• **ENTRIES SUPPLIED**:
* * * * * * * * *
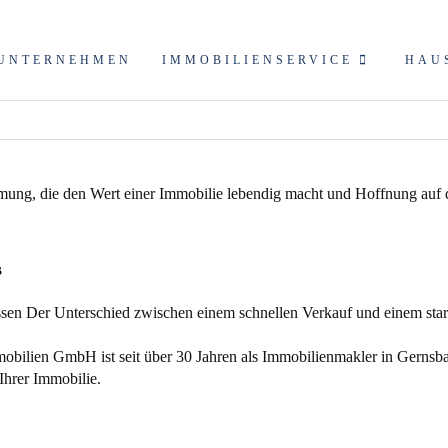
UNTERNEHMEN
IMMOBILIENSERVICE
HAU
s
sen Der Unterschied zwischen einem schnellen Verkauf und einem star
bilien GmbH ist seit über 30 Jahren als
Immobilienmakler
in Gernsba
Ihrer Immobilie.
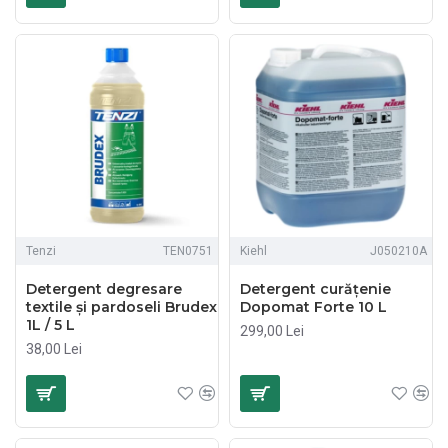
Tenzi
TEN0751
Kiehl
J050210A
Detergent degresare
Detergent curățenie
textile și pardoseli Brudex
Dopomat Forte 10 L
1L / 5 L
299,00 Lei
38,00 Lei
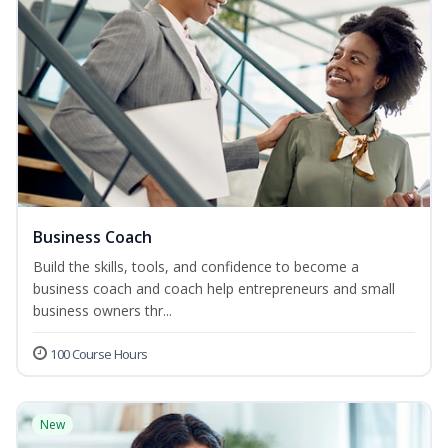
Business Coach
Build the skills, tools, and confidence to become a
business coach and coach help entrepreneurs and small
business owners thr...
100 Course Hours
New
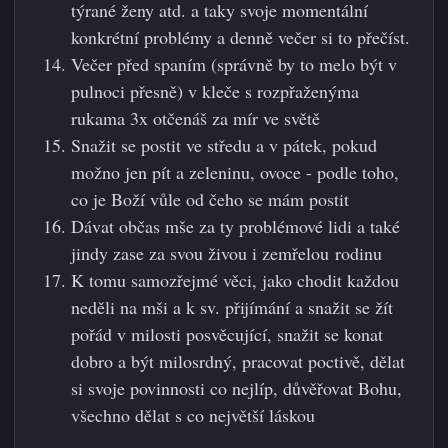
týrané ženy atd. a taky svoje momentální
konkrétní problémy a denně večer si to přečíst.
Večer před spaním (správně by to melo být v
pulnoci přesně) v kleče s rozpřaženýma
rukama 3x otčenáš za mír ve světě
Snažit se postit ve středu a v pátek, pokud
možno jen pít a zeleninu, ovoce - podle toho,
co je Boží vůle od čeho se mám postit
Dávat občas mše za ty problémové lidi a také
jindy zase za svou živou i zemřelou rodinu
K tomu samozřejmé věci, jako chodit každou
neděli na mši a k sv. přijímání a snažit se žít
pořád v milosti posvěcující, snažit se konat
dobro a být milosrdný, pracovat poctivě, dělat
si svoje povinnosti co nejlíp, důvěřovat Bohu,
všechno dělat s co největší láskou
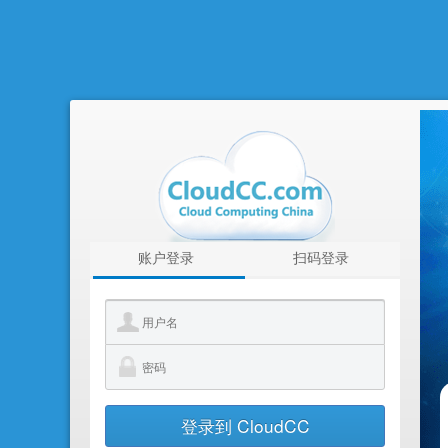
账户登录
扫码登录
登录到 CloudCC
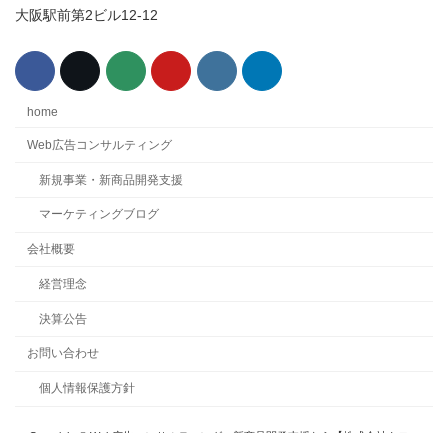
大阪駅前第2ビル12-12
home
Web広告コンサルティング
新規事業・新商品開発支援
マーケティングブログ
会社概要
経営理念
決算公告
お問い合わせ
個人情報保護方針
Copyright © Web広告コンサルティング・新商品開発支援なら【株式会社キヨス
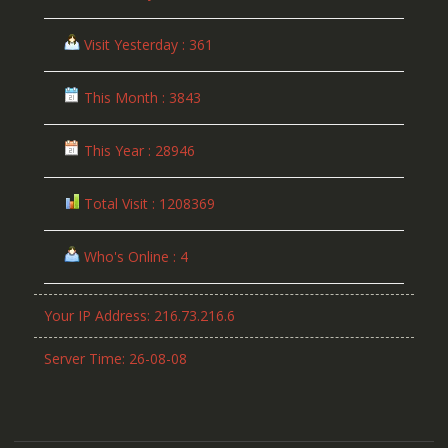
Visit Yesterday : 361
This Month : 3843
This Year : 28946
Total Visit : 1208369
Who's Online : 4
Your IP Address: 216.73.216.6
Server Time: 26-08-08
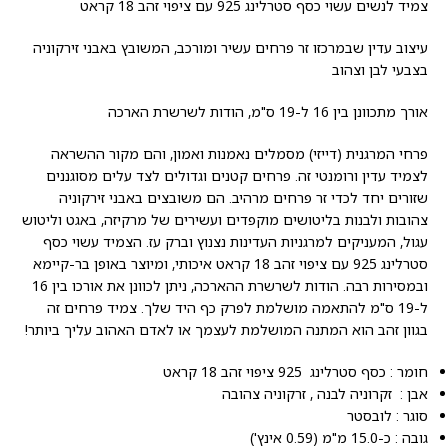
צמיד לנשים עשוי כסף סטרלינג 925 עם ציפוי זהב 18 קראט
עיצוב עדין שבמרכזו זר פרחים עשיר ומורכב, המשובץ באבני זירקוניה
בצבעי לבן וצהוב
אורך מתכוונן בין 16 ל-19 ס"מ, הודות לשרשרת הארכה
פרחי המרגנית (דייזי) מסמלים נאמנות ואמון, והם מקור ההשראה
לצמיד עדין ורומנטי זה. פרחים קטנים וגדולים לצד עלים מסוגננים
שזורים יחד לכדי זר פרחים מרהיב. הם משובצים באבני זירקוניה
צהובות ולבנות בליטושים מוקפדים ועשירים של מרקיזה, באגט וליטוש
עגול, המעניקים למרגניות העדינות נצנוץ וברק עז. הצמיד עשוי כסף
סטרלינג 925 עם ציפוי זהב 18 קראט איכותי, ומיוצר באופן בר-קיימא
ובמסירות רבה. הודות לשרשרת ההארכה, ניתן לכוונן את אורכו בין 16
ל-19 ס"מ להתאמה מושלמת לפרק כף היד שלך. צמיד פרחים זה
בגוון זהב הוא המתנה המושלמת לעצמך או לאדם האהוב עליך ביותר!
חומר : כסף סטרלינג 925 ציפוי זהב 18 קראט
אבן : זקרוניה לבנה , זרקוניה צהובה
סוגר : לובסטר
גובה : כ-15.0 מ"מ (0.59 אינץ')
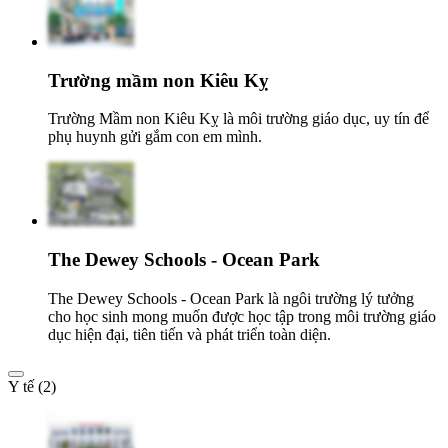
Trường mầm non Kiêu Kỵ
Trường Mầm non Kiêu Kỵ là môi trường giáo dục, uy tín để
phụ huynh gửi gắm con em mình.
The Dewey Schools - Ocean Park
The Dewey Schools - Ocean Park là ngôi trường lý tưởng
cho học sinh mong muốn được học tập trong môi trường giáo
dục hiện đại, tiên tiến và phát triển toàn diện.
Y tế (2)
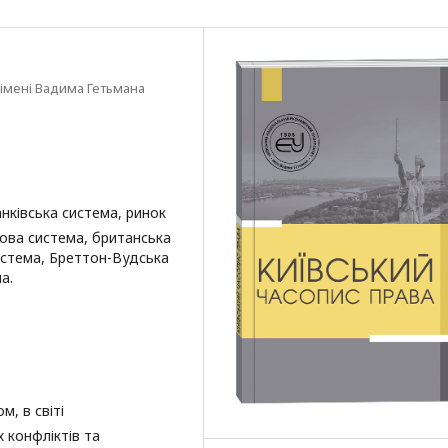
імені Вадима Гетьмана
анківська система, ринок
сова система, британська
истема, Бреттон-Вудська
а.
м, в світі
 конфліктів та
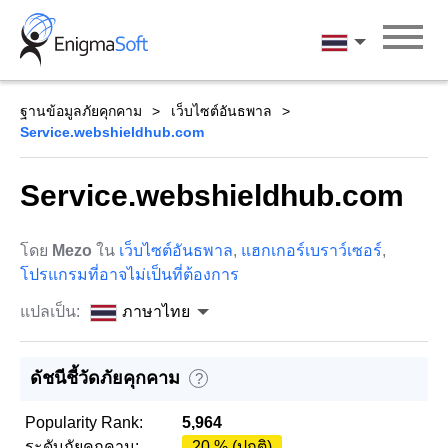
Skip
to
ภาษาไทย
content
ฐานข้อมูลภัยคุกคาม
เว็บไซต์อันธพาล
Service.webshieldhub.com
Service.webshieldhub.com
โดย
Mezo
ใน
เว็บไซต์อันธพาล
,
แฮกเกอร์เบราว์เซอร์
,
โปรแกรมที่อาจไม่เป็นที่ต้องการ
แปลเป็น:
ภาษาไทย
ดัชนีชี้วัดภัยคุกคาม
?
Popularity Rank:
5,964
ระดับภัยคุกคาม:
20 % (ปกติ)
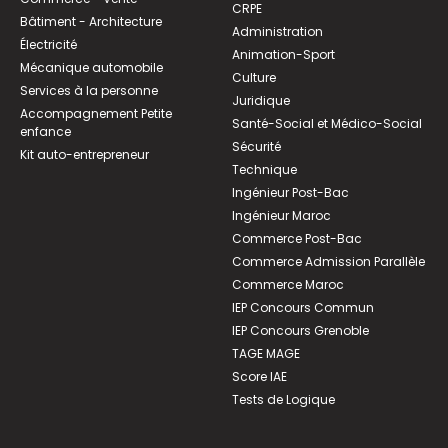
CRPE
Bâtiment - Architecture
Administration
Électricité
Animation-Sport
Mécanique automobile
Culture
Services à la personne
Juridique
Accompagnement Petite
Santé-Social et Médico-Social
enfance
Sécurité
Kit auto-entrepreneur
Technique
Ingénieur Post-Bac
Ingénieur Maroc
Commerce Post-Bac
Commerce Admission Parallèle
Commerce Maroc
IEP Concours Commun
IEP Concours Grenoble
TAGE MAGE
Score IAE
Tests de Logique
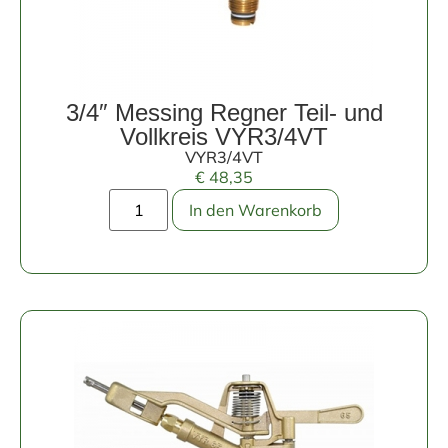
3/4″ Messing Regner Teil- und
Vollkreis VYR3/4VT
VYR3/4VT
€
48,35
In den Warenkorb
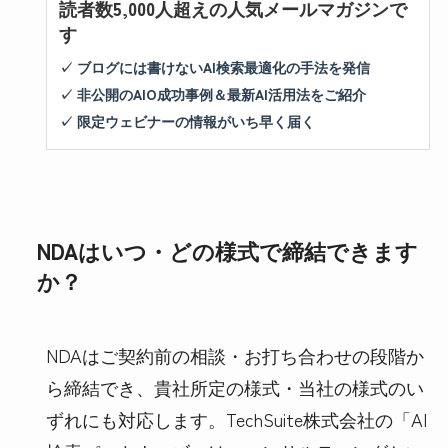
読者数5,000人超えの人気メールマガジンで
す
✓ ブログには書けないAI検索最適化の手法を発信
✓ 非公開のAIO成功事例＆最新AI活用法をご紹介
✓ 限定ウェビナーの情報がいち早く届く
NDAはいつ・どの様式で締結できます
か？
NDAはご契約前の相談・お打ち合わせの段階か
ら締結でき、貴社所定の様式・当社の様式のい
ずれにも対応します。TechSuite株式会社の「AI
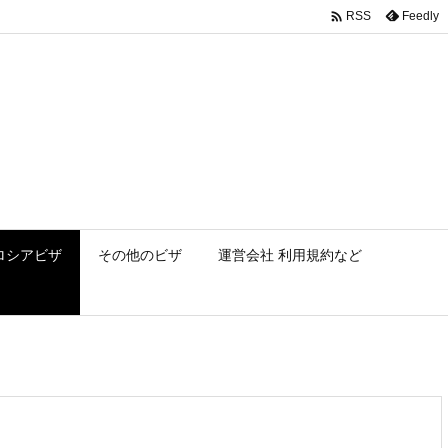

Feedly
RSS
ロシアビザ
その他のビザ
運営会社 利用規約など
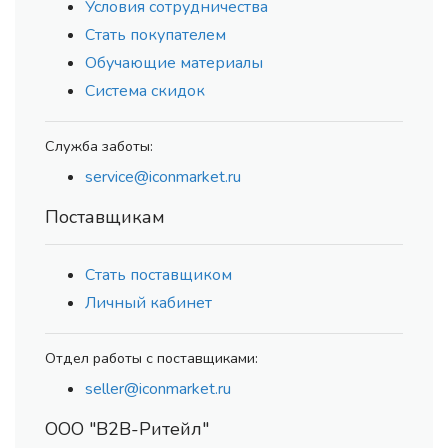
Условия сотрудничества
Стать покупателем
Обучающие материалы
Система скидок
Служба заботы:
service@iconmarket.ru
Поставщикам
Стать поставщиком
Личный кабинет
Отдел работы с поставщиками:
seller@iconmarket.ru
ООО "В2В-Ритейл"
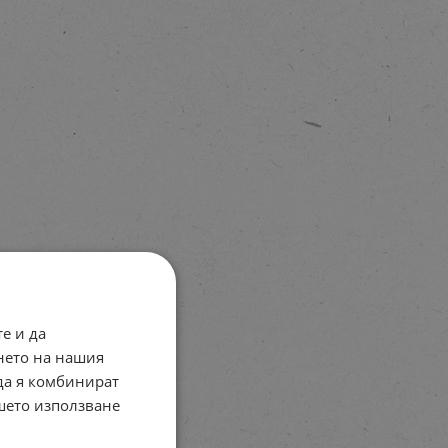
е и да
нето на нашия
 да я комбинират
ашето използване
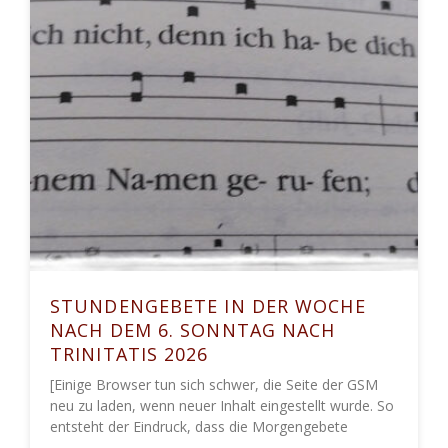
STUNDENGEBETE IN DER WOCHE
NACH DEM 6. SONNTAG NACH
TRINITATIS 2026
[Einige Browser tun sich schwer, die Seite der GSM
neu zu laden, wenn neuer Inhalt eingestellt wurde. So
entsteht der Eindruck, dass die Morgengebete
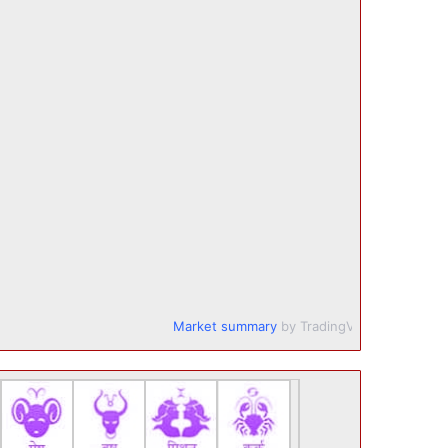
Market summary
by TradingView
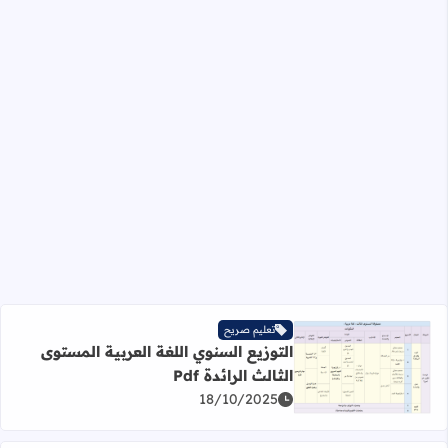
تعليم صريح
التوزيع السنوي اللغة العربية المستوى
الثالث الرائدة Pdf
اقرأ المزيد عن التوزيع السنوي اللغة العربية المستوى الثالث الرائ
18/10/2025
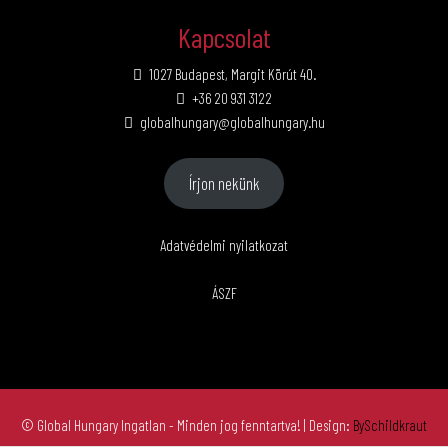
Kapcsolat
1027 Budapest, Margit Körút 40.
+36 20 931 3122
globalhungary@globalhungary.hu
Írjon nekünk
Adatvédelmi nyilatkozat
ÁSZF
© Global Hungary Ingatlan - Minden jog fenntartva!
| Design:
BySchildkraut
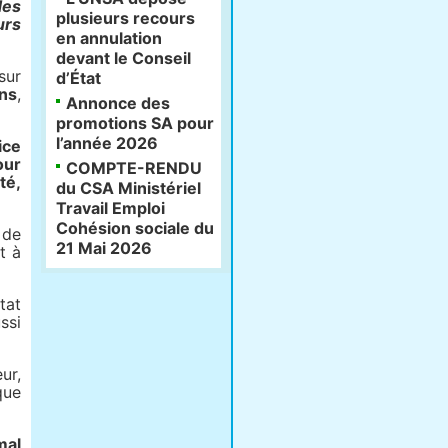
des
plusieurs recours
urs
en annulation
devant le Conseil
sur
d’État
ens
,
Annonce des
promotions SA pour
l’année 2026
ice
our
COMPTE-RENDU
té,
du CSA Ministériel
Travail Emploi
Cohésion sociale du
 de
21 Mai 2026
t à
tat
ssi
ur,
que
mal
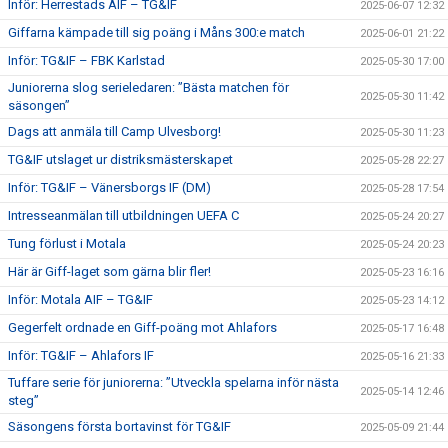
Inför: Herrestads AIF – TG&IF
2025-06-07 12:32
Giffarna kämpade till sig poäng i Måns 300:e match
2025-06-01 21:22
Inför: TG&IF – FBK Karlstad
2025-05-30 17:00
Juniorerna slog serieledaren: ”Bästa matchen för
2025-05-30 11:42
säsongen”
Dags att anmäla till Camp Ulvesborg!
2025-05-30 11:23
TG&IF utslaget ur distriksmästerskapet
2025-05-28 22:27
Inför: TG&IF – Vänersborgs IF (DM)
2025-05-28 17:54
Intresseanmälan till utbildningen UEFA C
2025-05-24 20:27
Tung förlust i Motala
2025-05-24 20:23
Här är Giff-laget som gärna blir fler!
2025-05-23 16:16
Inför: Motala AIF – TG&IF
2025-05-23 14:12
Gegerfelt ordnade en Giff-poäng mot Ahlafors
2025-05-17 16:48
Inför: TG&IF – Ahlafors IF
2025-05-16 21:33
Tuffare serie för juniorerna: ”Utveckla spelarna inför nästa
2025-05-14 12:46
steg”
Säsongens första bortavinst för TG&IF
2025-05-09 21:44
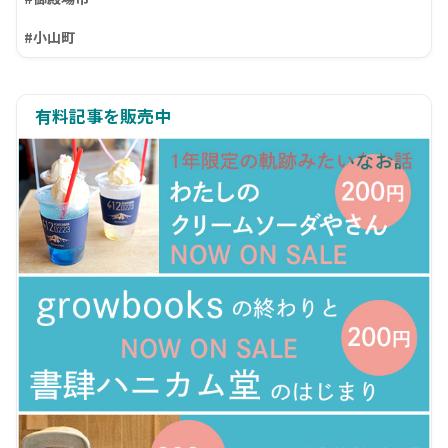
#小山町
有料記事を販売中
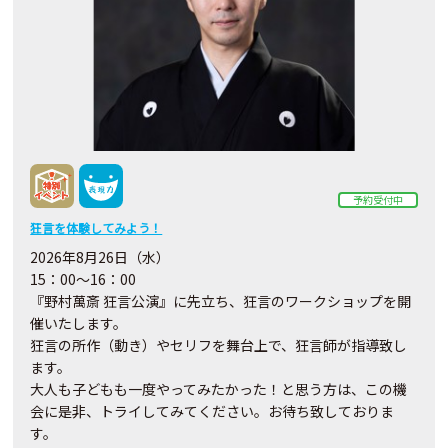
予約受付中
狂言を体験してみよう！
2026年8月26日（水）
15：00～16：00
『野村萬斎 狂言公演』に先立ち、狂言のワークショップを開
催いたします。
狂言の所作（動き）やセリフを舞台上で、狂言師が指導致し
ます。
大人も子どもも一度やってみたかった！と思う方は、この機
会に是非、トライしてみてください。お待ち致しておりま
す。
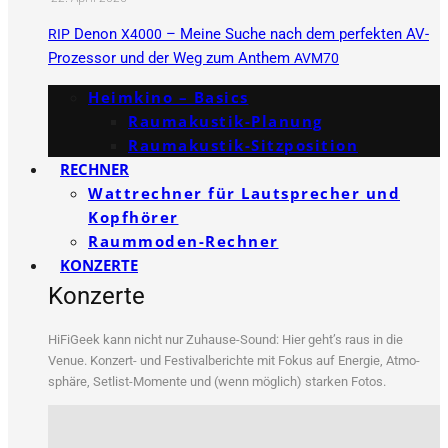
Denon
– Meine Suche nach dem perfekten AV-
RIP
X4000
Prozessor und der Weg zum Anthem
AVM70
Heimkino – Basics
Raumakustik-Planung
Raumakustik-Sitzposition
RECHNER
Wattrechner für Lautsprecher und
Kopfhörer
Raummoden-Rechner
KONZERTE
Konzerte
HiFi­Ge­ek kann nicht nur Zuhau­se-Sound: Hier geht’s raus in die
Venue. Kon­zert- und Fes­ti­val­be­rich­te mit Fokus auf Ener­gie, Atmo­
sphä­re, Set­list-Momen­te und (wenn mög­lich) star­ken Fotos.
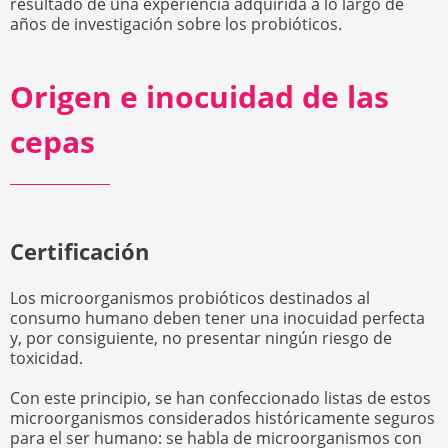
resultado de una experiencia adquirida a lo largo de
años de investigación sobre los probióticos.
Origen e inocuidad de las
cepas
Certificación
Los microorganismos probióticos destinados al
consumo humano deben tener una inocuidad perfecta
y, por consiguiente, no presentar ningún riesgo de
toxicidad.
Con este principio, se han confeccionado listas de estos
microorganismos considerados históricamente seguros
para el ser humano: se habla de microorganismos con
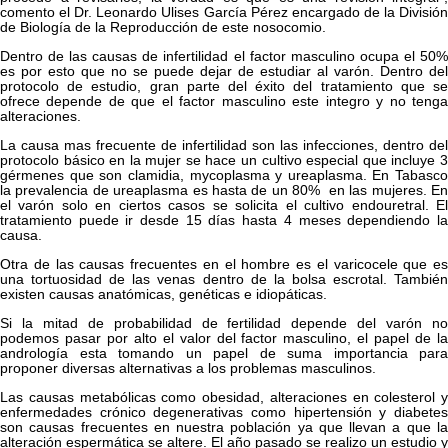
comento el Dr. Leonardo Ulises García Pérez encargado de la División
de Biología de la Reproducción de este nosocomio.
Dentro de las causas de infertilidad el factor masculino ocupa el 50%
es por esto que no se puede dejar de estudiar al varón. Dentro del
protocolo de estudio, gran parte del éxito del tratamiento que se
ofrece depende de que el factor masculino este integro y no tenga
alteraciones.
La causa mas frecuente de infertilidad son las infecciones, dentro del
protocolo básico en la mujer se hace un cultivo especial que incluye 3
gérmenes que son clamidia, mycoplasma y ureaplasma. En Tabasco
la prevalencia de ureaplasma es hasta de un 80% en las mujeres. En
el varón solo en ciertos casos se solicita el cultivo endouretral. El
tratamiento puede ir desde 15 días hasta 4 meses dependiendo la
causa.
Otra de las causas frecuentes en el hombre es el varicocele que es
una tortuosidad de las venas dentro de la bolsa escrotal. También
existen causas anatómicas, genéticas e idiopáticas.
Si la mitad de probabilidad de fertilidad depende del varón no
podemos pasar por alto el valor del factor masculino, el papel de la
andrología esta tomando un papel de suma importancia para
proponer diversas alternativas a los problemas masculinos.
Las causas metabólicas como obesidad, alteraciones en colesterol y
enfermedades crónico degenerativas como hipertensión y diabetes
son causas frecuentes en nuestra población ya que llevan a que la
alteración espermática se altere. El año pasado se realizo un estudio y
* * * * * * * * *
• **TASK OBJECTIVE**: When a line above includes the word "Web広告コンサルティング", please list that line.

• **SOLUTION FOR THIS TASK**:
Web広告コンサルティング
Copyright © Web広告コンサルティング・新商品開発支援なら【株式会社キヨス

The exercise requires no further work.